MÉXICO, 30 DE MARZO DEL 2026
El presidente estadounidense Donald Trump volvió a generar controversia internacional tras declarar que Cuba podría ser el siguiente foco de atención geopolítica una vez que finalice el conflicto en Medio Oriente.

Durante un discurso reciente, Trump aseguró que la isla caribeña se encuentra en el radar estratégico de Estados Unidos, lo que desató una ola de reacciones tanto en América Latina como en el ámbito internacional.
Las declaraciones surgen en un contexto de tensiones globales marcadas por conflictos activos en Medio Oriente, donde la política exterior estadounidense mantiene un papel determinante. Para analistas, este tipo de afirmaciones elevan la incertidumbre en la región.
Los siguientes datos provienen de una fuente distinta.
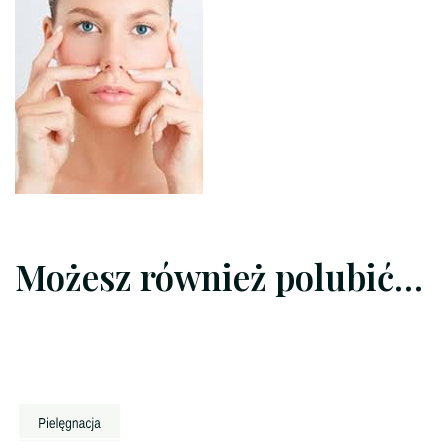
Możesz również polubić…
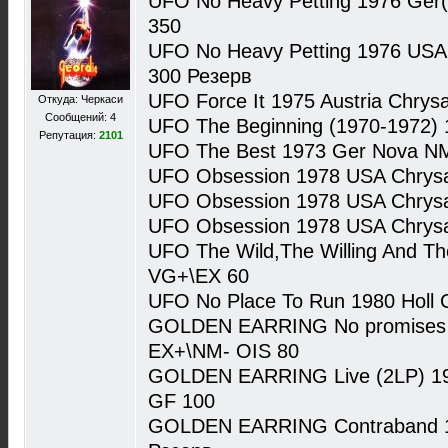
UFO No Heavy Petting 1976 Ger(o
350
UFO No Heavy Petting 1976 USA(o
300 Резерв
UFO Force It 1975 Austria Chrys
Откуда: Черкаси
Сообщений: 4
UFO The Beginning (1970-1972)
Репутация:
2101
UFO The Best 1973 Ger Nova N
UFO Obsession 1978 USA Chrysa
UFO Obsession 1978 USA Chrysa
UFO Obsession 1978 USA Chrysa
UFO The Wild,The Willing And Th
VG+\EX 60
UFO No Place To Run 1980 Holl 
GOLDEN EARRING No promises…
EX+\NM- OIS 80
GOLDEN EARRING Live (2LP) 19
GF 100
GOLDEN EARRING Contraband 19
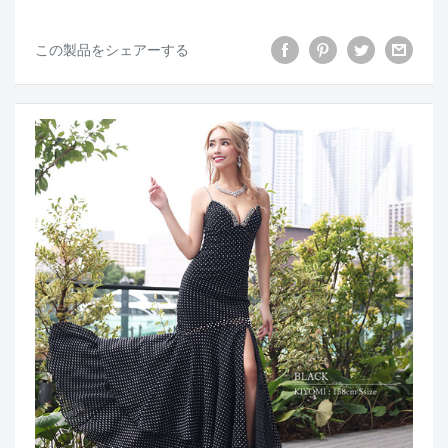
この製品をシェアーする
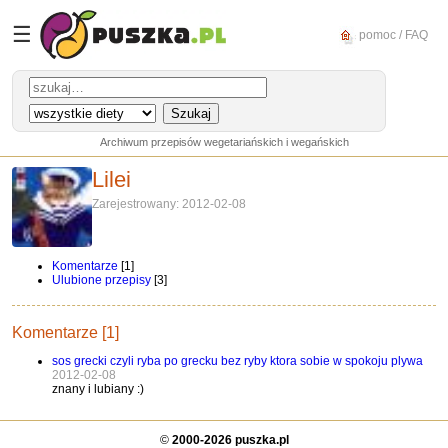
☰
pomoc / FAQ
Archiwum przepisów wegetariańskich i wegańskich
Lilei
Zarejestrowany: 2012-02-08
Komentarze
[1]
Ulubione przepisy
[3]
Komentarze [1]
sos grecki czyli ryba po grecku bez ryby ktora sobie w spokoju plywa
2012-02-08
znany i lubiany :)
©
2000-2026 puszka.pl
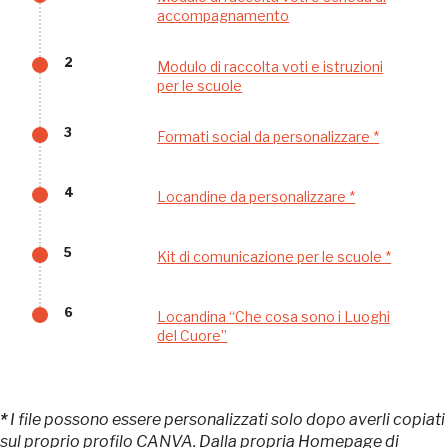
accompagnamento
Palazzo Strozzi
2
Modulo di raccolta voti e istruzioni
Ingresso gratuito
per le scuole
Firenze
nei Beni FAI tutto l'anno
3
Formati social da personalizzare *
Gallerie d’Itali
Milano
Gratis
4
Locandine da personalizzare *
5
Kit di comunicazione per le scuole *
6
Locandina “Che cosa sono i Luoghi
del Cuore”
Tutto questo non
sarebbe possibile
*
I file possono essere personalizzati solo dopo averli copiati
sul proprio profilo CANVA. Dalla propria Homepage di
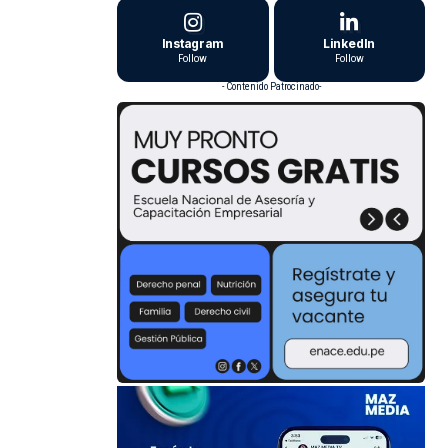
Instagram
LinkedIn
Follow
Follow
- Contenido Patrocinado-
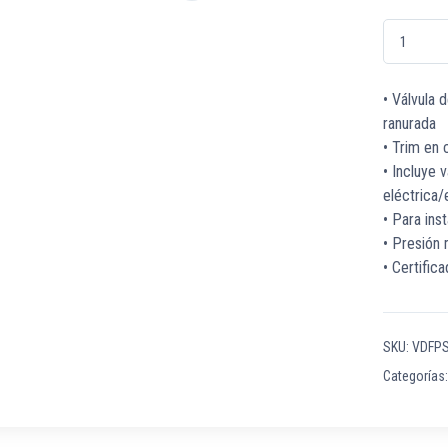
VDFPSDIE00
• Válvula
ranurada
• Trim en
• Incluye 
eléctrica/
• Para inst
• Presión
• Certifi
SKU:
VDFPS
Categorías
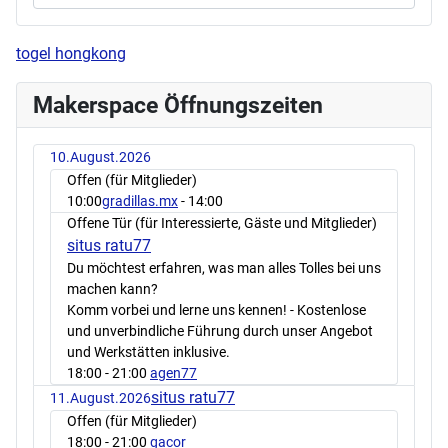
togel hongkong
Makerspace Öffnungszeiten
10.August.2026
Offen (für Mitglieder)
10:00
gradillas.mx
- 14:00
Offene Tür (für Interessierte, Gäste und Mitglieder)
situs ratu77
Du möchtest erfahren, was man alles Tolles bei uns
machen kann?
Komm vorbei und lerne uns kennen! - Kostenlose
und unverbindliche Führung durch unser Angebot
und Werkstätten inklusive.
18:00
- 21:00
agen77
situs ratu77
11.August.2026
Offen (für Mitglieder)
18:00
- 21:00
gacor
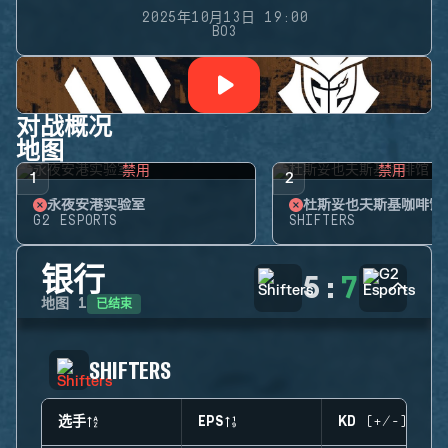
2025年10月13日 19:00
BO3
对战概况
地图
禁用
禁用
1
2
永夜安港实验室
杜斯妥也夫斯基咖啡馆
G2 ESPORTS
SHIFTERS
银行
5
:
7
已结束
地图
1
SHIFTERS
选手
EPS
KD (+/-)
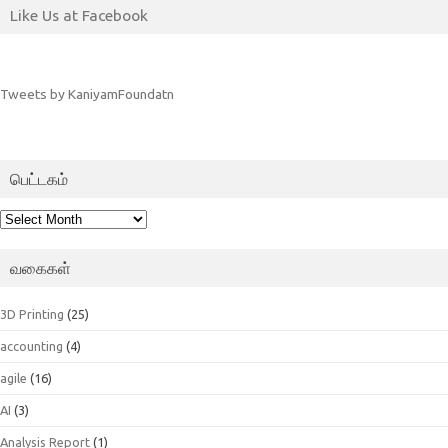
Like Us at Facebook
Tweets by KaniyamFoundatn
பெட்டகம்
பெட்டகம்
வகைகள்
3D Printing
(25)
accounting
(4)
agile
(16)
AI
(3)
Analysis Report
(1)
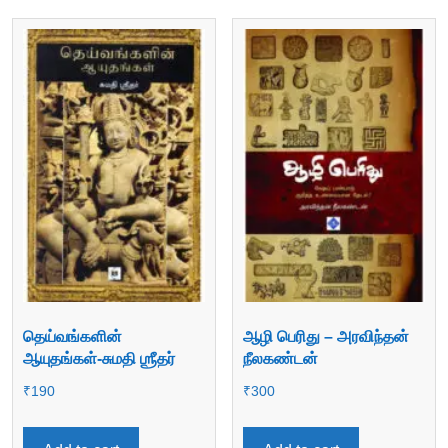
தெய்வங்களின்
ஆழி பெரிது – அரவிந்தன்
ஆயுதங்கள்-சுமதி ஶ்ரீதர்
நீலகண்டன்
₹
190
₹
300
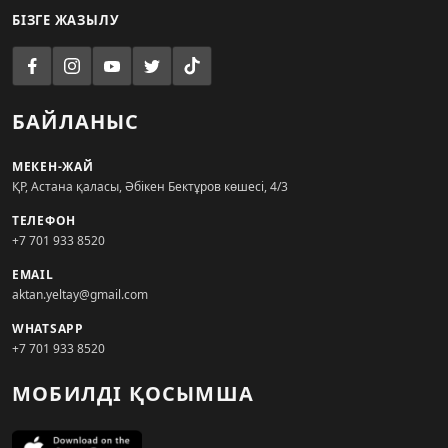
БІЗГЕ ЖАЗЫЛУ
БАЙЛАНЫС
МЕКЕН-ЖАЙ
ҚР, Астана қаласы, Әбікен Бектұров көшесі, 4/3
ТЕЛЕФОН
+7 701 933 8520
EMAIL
aktan.yeltay@gmail.com
WHATSAPP
+7 701 933 8520
МОБИЛДІ ҚОСЫМША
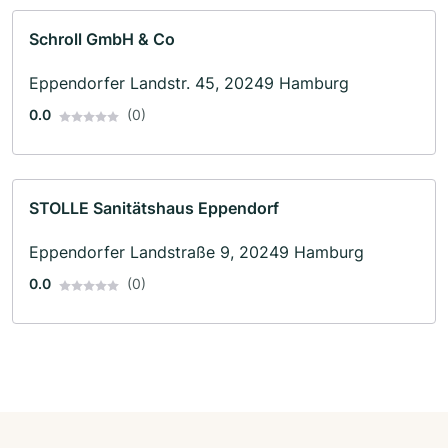
Schroll GmbH & Co
Eppendorfer Landstr. 45, 20249 Hamburg
0.0
(0)
STOLLE Sanitätshaus Eppendorf
Eppendorfer Landstraße 9, 20249 Hamburg
0.0
(0)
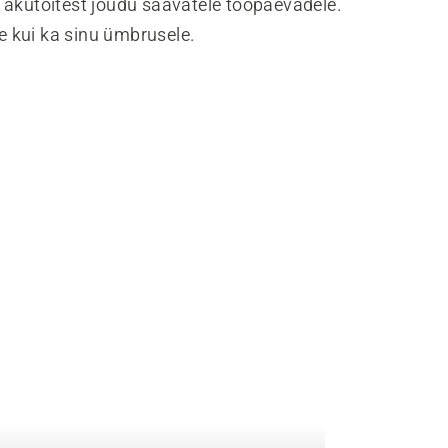
 akutoitest jõudu saavatele tööpäevadele.
lle kui ka sinu ümbrusele.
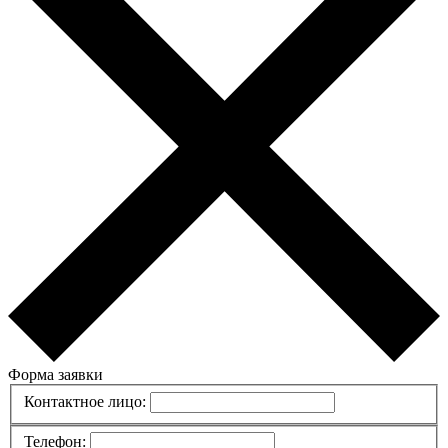
Форма заявки
Контактное лицо:
Телефон:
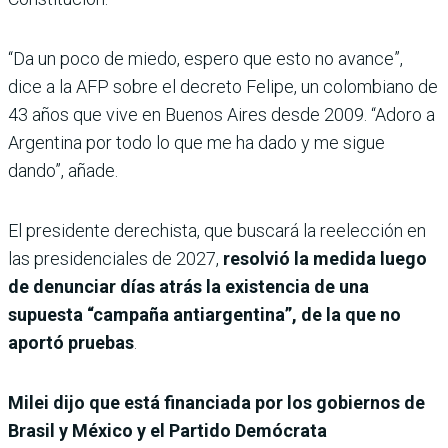
“Da un poco de miedo, espero que esto no avance”,
dice a la AFP sobre el decreto Felipe, un colombiano de
43 años que vive en Buenos Aires desde 2009. “Adoro a
Argentina por todo lo que me ha dado y me sigue
dando”, añade.
El presidente derechista, que buscará la reelección en
las presidenciales de 2027,
resolvió la medida luego
de denunciar días atrás la existencia de una
supuesta “campaña antiargentina”, de la que no
aportó pruebas
.
Milei dijo que está financiada por los gobiernos de
Brasil y México y el Partido Demócrata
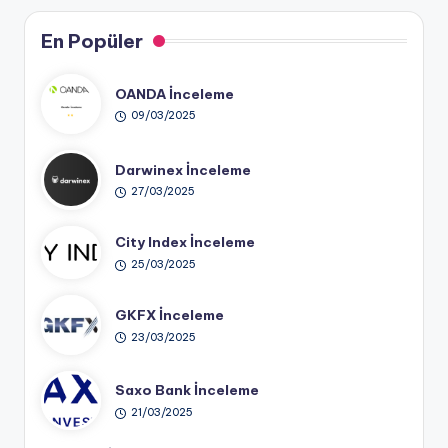
En Popüler
OANDA İnceleme
09/03/2025
Darwinex İnceleme
27/03/2025
City Index İnceleme
25/03/2025
GKFX İnceleme
23/03/2025
Saxo Bank İnceleme
21/03/2025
El señalamiento hacia Cuba reabre el debate sobre la relación histórica entre ambos países, caracterizada por décadas de tensiones diplomáticas, sanciones económicas y episodios de confrontación ideológica.
Aunque las declaraciones no implican acciones inmediatas, sí podrían influir en la agenda política y mediática, generando presión sobre futuros movimientos diplomáticos.
Por su parte, sectores políticos en América Latina han manifestado preocupación ante la posibilidad de un incremento en la inestabilidad regional, especialmente en un escenario global ya marcado por conflictos simultáneos.